A titre d'exemple, il est nécessaire de limiter la concentration, tout en préservant la liberté d'entreprendre, d'ailleurs elle-même définie par la Déclaration des droits de l'homme. De même, il faut empêcher trop de concentration tout en permettant aux entreprises de médias de rester solides financièrement : c'est la condition essentielle de l'indépendance et du pluralisme. Il faut empêcher une concentration trop importante, mais en favorisant l'émergence de grands groupes français dans le monde, capables de faire face aux géants américains et de participer au rayonnement et à l'influence de la France dans le monde.

J'ajouterai qu'il ne faut pas se tromper de combat, en focalisant l'attention sur les médias traditionnels. Dans notre monde numérique, 90 % des Français de plus de douze ans consultent internet une fois par, et 66 % accèdent à l'information par le numérique. Il importe par conséquent d'intégrer la dimension numérique et digitale dans la réflexion qui est la vôtre.

Par ailleurs, la concentration est le fait d'acteurs tant privés que publics. Radio Nova, petite radio extrêmement dynamique, a face à elle un groupe représentant à lui seul 54 % du marché global de la radio en France, détient un tiers des fréquences, bénéficie de subventions publiques massives, mais sans être assujetti à aucune des contraintes ou des règles et obligations que nous subissons. C'est donc une position dominante.

Si nous voulons assurer le pluralisme et l'indépendance, je pense que trois instruments sont indispensables et doivent se compléter mutuellement. Concernant l'instrument juridique, c'est-à-dire le cadre législatif et réglementaire et plus spécifiquement la loi de 1986, il me semble que ce texte nécessite d'être adapté. Cette loi est obsolète car pré-numérique, c'est-à-dire dans le monde actuel, préhistorique.

Le deuxième instrument, tout aussi fondamental, est le financement. Pour assurer le pluralisme et l'indépendance, il est nécessaire de permettre à des groupes de plus petite taille de vivre financièrement. Or personne ne veut financer des secteurs tels que la presse et la radio. A l'évidence, pour un groupe de très grande taille possédant d'importants moyens, il n'existe aucune difficulté : l'argent va à l'argent. Quand vous êtes petit, il y a une vraie difficulté à trouver du capital et du financement.
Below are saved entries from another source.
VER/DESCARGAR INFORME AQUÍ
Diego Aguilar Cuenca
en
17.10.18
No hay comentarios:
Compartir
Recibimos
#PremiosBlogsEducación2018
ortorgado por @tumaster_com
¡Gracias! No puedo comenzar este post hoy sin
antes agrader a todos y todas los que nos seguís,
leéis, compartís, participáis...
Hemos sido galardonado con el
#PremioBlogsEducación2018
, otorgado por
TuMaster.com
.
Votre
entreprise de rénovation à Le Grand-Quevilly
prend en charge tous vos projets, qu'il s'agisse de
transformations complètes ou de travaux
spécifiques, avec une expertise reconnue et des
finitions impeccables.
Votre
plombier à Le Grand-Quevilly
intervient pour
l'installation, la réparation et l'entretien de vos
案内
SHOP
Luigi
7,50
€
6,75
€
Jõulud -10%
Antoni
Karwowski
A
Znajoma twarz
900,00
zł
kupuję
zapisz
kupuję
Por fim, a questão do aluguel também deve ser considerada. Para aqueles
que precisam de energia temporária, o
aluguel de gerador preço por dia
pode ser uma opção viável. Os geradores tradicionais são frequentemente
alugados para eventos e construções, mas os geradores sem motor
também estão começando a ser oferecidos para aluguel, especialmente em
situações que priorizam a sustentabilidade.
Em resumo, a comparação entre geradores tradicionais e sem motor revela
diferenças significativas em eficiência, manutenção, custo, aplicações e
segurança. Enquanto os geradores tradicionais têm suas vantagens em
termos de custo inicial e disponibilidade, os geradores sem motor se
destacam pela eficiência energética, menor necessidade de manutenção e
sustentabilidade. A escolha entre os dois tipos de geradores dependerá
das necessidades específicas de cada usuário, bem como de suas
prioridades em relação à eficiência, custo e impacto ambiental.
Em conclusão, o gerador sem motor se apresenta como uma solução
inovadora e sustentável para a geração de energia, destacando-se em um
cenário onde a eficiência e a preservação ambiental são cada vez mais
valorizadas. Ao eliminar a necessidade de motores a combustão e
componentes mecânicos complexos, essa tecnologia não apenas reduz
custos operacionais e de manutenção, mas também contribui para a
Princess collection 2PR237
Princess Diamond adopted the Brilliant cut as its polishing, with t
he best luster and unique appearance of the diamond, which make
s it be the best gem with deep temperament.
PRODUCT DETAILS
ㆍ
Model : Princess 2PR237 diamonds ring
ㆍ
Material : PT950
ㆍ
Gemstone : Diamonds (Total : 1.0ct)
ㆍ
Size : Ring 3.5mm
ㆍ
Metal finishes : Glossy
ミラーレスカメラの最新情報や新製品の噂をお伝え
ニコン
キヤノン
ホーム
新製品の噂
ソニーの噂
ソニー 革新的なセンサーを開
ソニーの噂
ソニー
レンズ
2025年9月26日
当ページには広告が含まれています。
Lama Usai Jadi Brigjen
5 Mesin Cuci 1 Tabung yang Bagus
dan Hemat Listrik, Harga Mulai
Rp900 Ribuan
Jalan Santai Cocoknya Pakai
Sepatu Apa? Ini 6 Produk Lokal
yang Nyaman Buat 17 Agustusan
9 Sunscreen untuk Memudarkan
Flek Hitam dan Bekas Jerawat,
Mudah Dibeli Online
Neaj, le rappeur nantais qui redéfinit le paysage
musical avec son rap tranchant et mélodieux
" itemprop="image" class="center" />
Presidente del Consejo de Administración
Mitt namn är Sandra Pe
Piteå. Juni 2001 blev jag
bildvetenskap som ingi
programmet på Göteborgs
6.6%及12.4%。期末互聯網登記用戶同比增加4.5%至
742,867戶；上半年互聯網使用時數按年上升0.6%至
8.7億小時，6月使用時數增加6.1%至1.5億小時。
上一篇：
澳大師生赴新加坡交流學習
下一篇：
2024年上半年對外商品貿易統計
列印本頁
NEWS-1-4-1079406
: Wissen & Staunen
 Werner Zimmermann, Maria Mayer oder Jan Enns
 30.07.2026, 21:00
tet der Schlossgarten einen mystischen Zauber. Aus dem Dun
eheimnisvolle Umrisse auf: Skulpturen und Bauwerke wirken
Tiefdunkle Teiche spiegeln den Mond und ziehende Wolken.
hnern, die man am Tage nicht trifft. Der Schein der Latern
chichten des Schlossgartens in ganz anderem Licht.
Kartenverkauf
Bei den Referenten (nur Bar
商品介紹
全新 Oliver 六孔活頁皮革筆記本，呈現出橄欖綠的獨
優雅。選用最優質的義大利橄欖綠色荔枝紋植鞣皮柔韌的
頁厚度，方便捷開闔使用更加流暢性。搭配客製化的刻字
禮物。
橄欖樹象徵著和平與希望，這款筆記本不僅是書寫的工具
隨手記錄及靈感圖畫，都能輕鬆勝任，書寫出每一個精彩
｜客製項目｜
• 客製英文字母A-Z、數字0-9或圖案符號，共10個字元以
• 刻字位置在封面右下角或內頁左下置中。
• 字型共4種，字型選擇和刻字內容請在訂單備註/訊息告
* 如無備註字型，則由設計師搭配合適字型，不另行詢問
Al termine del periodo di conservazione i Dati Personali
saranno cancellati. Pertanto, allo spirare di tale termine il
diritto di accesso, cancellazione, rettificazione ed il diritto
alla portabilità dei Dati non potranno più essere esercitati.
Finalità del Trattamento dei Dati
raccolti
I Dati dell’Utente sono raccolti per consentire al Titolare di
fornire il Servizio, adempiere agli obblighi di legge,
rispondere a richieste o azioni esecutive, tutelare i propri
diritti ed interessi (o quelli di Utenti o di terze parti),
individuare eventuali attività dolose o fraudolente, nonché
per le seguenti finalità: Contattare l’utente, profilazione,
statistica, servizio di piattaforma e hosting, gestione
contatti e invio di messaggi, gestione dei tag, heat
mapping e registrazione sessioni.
C'est pourquoi à mon sens, une vraie réflexion doit être menée pour assurer le bon financement des entreprises de médias (à l'exclusion des grands groupes).

Le troisième instrument est éthique et déontologique : assurer l'indépendance des rédactions. De ce point de vue, je suis favorable à des idées émises récemment de donner un statut juridique aux rédactions, ou à la définition d'un délit d'intervention d'un actionnaire dans la ligne éditoriale d'un média.